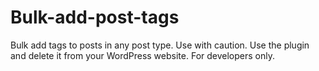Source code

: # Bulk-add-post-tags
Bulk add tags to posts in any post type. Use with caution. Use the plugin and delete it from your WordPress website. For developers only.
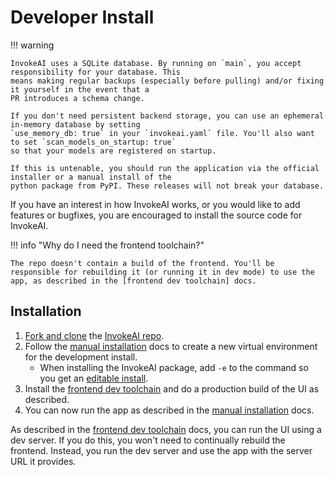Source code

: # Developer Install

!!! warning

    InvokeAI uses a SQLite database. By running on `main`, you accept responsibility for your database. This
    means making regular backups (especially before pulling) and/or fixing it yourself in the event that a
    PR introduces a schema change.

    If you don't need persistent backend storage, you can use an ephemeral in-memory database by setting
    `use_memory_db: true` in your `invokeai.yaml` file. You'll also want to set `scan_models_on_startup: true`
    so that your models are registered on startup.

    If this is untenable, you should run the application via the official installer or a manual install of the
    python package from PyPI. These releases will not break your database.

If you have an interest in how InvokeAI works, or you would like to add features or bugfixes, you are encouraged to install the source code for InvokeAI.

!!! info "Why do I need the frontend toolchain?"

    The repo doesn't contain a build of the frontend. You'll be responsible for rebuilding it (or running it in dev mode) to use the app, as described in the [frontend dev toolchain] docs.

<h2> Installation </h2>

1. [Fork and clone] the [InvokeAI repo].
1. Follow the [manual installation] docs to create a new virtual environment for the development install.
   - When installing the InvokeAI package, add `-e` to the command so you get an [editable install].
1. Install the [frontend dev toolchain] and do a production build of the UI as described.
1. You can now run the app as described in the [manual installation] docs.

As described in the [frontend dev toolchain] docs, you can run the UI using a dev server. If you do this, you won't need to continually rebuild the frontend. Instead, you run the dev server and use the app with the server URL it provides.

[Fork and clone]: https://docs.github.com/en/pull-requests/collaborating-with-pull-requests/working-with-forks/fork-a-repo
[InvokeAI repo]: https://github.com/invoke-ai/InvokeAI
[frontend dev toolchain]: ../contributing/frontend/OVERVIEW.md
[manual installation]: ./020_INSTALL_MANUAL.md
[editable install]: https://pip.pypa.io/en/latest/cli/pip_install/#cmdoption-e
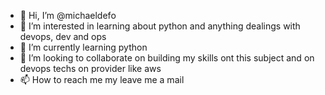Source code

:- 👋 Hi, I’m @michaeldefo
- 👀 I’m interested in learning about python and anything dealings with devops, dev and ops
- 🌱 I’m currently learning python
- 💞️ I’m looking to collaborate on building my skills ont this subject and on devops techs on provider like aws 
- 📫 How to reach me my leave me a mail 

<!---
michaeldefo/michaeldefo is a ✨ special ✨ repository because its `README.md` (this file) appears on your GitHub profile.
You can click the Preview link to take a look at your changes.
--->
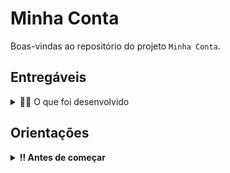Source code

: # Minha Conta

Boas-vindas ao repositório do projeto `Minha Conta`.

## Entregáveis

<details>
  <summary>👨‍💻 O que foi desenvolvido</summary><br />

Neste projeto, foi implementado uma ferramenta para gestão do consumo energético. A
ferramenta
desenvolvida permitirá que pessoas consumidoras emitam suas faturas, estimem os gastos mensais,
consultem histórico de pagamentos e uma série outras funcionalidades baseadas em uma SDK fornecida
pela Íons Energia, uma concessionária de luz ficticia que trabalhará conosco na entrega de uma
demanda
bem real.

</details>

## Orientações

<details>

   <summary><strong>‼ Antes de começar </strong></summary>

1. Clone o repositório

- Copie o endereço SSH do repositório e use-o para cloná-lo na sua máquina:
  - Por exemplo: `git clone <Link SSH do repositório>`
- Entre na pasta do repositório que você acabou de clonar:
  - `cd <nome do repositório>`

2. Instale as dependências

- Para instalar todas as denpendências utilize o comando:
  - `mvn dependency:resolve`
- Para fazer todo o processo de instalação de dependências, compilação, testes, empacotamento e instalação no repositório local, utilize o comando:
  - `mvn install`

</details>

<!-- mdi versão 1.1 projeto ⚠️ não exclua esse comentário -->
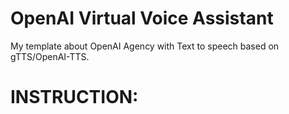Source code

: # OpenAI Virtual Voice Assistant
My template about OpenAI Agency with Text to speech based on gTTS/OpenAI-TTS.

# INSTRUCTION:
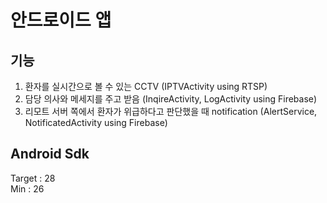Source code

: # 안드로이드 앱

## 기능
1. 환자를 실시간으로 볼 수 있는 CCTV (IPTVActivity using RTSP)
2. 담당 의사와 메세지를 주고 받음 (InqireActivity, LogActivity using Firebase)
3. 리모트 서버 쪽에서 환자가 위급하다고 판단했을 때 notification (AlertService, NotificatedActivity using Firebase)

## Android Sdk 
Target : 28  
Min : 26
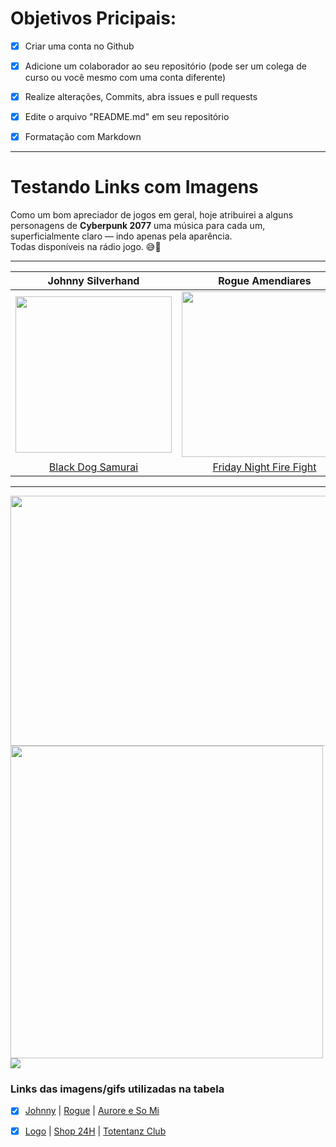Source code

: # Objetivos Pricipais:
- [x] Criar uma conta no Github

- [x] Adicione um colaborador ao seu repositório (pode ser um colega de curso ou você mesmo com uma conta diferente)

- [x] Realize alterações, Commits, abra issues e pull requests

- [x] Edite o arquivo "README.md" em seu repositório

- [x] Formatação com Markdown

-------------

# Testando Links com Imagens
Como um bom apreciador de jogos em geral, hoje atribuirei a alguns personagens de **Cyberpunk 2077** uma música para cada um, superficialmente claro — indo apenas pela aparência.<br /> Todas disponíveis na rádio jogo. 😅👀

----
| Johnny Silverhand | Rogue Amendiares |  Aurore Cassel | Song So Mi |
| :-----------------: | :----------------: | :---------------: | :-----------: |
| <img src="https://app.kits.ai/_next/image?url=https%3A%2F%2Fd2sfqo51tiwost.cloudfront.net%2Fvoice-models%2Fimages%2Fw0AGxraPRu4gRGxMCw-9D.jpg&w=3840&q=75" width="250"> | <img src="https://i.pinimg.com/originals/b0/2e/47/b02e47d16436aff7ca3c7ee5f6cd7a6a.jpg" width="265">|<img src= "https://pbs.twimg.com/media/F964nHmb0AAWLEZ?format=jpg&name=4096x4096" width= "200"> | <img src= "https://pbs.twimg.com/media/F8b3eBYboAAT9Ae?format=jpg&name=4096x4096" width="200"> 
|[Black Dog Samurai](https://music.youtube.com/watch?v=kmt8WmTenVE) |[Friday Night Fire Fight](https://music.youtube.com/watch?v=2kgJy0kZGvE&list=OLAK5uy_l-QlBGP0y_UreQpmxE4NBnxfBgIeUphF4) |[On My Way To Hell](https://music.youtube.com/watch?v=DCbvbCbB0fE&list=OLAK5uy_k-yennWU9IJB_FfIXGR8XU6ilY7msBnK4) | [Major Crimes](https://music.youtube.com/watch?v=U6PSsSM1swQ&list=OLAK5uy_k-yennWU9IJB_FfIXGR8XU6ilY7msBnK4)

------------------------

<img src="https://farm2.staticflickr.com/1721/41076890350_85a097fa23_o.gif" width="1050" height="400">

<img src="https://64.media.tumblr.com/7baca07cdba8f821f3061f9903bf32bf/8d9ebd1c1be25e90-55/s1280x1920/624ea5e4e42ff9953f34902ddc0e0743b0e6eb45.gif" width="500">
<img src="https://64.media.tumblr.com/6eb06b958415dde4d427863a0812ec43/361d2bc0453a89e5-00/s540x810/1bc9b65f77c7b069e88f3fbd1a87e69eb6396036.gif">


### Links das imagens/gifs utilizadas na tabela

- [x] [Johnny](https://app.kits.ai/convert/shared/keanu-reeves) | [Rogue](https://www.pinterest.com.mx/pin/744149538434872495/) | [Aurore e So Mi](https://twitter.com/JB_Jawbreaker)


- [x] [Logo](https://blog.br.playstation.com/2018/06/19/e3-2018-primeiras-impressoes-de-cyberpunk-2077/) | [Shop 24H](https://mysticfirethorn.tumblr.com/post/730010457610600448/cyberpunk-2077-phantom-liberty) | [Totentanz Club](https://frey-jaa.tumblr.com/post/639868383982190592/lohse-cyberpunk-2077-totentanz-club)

_____

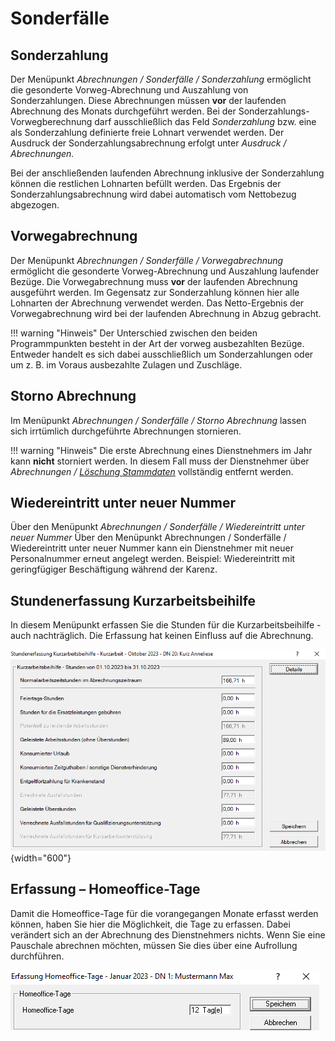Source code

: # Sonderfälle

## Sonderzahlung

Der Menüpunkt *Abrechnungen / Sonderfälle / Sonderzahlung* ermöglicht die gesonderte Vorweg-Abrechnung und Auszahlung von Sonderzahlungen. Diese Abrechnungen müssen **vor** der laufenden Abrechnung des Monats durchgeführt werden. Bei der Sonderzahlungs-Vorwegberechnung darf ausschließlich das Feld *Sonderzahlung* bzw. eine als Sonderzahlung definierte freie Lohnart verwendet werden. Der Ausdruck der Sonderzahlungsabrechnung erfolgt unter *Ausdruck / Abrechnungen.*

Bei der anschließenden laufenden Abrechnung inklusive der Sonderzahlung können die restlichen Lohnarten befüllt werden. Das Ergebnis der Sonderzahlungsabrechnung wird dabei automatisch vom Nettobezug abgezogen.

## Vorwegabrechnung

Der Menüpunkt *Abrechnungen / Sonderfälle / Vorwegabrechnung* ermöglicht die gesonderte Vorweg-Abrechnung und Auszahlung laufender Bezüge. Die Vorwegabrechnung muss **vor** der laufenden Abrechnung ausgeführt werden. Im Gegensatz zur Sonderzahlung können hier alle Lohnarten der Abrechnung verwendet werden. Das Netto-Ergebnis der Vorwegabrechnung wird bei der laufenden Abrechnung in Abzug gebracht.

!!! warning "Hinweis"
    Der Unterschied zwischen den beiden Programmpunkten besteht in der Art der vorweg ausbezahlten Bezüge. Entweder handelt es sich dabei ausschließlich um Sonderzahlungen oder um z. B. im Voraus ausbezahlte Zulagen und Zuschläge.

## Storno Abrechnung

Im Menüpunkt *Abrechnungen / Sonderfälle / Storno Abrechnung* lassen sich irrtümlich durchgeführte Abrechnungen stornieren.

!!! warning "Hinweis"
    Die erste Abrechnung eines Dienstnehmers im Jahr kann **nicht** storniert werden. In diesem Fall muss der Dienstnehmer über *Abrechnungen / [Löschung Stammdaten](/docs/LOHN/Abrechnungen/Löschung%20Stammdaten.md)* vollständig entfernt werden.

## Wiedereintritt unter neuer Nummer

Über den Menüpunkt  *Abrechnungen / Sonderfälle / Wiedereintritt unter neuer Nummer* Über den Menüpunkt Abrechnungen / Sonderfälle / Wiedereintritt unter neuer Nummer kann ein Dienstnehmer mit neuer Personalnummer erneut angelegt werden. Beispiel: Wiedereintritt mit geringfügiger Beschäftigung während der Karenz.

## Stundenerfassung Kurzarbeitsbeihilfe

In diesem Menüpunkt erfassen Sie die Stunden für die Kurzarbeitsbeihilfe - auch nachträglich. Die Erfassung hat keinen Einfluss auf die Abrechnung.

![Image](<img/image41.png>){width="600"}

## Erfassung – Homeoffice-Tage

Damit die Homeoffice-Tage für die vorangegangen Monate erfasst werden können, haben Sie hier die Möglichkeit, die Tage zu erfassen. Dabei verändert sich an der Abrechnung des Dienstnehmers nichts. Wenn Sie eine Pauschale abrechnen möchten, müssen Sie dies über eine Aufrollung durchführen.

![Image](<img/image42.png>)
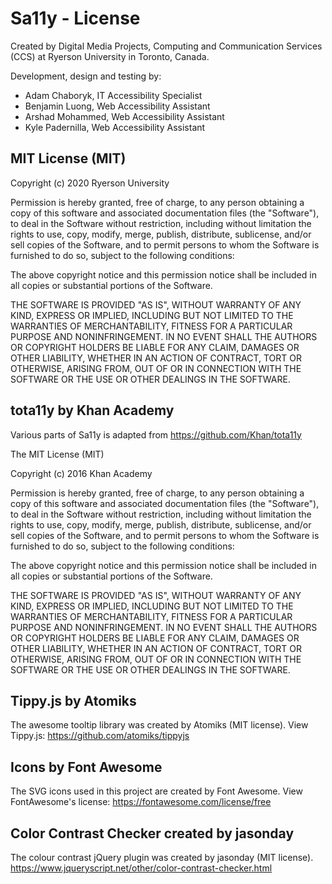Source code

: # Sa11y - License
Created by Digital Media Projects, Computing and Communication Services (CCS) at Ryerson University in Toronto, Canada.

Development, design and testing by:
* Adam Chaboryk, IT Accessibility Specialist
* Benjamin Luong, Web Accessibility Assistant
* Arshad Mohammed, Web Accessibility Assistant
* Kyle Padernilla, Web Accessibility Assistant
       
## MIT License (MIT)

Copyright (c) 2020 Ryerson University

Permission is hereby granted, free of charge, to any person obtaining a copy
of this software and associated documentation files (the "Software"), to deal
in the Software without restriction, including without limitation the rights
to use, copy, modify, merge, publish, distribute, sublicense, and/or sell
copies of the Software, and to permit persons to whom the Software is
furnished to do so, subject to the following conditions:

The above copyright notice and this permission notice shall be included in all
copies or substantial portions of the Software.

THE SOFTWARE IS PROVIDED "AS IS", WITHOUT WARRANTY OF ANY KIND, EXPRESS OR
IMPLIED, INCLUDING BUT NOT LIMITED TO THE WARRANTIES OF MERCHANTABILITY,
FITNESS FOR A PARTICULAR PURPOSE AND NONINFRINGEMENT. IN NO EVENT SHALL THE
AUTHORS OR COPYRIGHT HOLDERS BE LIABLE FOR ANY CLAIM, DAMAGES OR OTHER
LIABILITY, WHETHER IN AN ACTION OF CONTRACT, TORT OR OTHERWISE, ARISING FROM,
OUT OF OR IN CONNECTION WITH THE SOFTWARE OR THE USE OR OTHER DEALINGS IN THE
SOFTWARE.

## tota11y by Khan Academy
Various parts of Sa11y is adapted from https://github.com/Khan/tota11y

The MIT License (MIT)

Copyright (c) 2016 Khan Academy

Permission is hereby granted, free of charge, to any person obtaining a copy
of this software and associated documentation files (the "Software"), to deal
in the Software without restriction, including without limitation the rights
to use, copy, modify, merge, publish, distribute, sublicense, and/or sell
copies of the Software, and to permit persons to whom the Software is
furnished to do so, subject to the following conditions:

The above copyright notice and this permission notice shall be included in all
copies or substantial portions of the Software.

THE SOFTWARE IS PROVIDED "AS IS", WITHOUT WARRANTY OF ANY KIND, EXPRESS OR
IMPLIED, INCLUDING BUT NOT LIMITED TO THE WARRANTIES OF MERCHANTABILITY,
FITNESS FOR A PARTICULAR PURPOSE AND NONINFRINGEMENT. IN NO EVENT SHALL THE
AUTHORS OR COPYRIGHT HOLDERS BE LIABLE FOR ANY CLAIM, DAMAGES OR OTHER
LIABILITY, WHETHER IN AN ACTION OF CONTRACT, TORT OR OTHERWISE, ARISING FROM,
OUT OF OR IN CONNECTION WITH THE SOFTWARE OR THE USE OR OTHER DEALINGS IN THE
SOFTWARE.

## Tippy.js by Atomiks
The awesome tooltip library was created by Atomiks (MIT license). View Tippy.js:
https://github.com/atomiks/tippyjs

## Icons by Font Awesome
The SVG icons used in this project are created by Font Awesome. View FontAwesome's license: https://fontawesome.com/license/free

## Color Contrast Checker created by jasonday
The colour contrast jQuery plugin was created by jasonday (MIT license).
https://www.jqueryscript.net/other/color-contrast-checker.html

_____

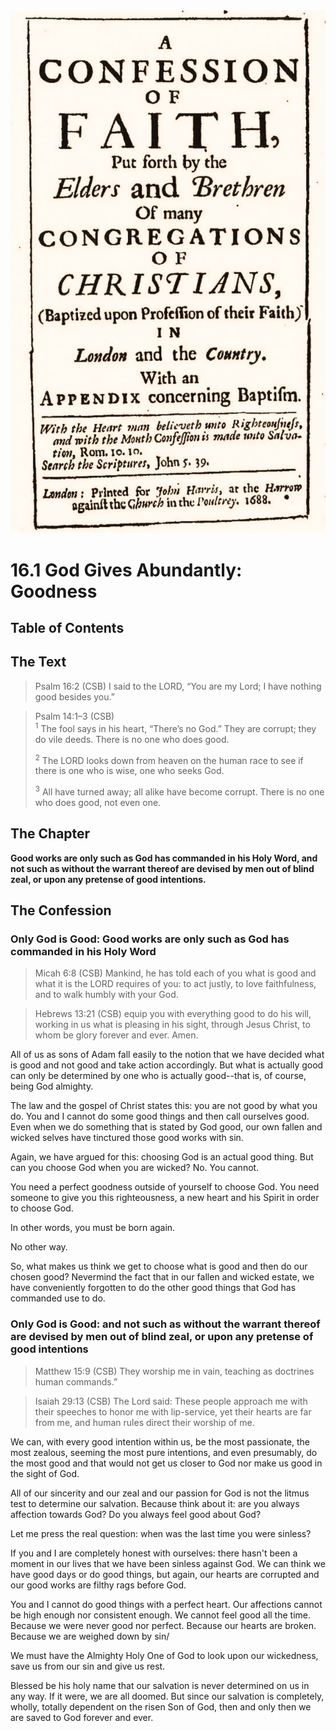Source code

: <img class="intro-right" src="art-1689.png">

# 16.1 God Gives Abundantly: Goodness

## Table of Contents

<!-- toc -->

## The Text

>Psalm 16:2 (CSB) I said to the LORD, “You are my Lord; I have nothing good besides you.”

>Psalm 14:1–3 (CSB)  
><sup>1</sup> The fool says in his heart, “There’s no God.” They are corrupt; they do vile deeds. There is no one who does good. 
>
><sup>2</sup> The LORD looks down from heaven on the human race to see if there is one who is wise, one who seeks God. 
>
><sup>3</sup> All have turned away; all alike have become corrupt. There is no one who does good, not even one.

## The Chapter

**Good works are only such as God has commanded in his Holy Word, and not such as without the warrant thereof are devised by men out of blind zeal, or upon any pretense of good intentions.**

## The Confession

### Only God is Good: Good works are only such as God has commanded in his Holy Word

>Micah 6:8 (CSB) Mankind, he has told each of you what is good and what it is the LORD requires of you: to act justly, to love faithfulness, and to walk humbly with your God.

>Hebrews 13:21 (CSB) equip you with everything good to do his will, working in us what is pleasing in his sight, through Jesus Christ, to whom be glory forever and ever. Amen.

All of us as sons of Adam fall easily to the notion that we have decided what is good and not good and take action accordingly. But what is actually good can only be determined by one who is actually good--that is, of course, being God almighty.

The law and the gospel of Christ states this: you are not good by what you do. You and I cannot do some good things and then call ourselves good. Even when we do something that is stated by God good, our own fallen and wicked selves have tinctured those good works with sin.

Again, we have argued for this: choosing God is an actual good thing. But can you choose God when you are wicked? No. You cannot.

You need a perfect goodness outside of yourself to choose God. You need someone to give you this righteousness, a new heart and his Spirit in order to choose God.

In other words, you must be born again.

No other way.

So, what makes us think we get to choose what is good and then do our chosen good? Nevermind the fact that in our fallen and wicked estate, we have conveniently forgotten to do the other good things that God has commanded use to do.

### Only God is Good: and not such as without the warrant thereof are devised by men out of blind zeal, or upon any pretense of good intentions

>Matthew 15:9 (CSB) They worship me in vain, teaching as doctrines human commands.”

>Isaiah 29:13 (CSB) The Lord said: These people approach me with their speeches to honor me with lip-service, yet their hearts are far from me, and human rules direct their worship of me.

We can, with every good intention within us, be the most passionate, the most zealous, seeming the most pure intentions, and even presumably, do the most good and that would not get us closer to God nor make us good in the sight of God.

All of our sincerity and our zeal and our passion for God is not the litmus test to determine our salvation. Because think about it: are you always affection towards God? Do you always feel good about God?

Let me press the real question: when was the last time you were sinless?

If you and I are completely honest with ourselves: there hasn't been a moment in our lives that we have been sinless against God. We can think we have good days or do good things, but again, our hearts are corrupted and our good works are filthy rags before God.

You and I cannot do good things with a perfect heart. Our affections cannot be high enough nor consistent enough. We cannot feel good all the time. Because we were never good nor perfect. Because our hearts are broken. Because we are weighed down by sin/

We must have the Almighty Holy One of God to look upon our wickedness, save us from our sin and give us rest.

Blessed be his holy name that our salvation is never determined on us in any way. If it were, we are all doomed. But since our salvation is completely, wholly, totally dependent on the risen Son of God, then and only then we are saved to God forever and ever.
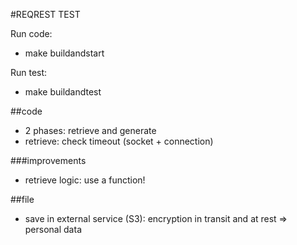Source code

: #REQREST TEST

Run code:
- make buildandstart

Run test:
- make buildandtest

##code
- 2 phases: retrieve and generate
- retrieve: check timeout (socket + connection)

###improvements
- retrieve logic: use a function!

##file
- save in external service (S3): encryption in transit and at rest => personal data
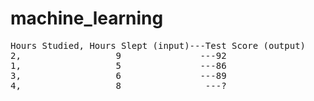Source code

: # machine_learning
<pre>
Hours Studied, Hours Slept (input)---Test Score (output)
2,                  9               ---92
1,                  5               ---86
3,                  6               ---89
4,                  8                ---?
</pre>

_____

* _Try it_
Copy out each line of the data that holds the string "jasonday".

* _Answer to this problem_
## Color Contrast Checker created by jasonday
The colour contrast jQuery plugin was created by jasonday (MIT license).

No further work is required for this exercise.